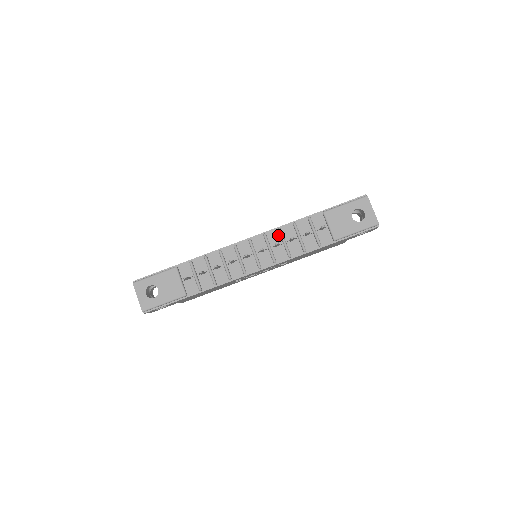
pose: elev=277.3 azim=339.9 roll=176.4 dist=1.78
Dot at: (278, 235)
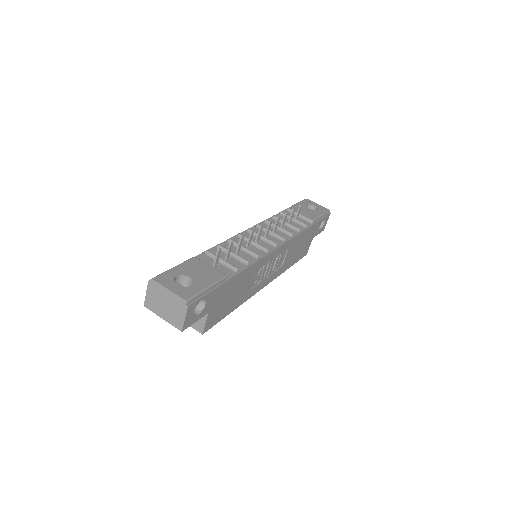
Dot at: occluded
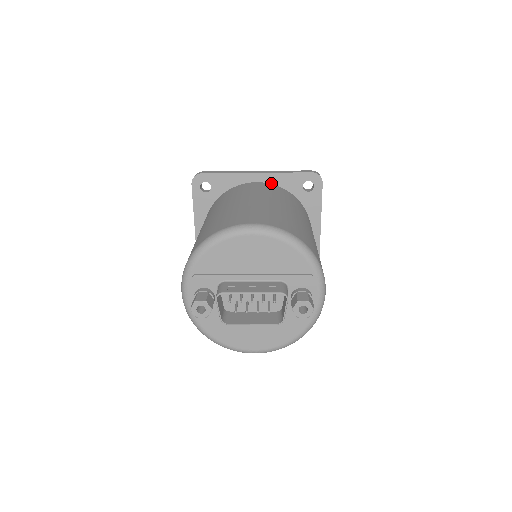
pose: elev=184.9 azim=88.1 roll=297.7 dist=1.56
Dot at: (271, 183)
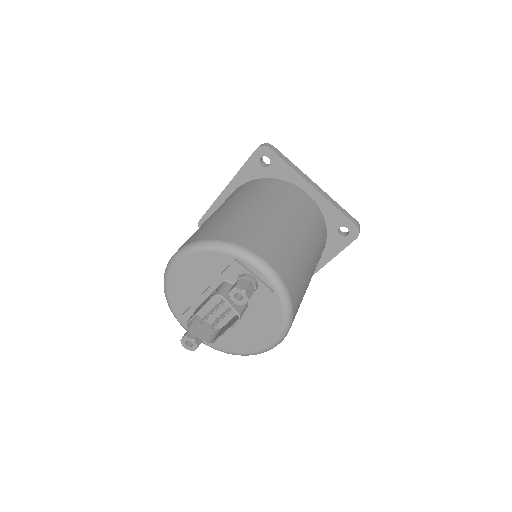
Dot at: (241, 185)
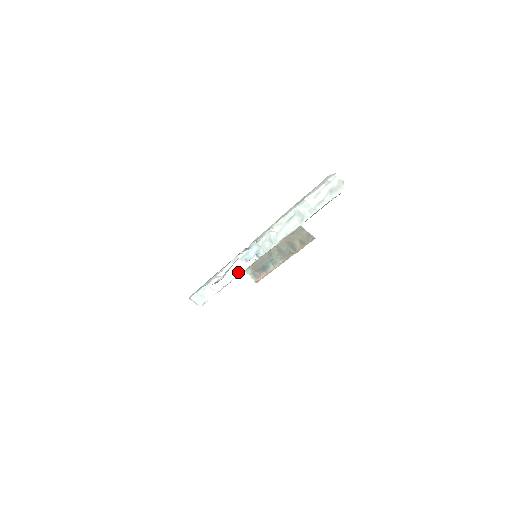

**Exercise objective:** Please copy the material word for word, starting at the line containing "pose: elev=184.9 azim=88.1" and continuing through the end, and leave the pictures out of your answer.

**Solution:**
pose: elev=184.9 azim=88.1 roll=297.7 dist=1.56
Dot at: (271, 183)
Dot at: (241, 185)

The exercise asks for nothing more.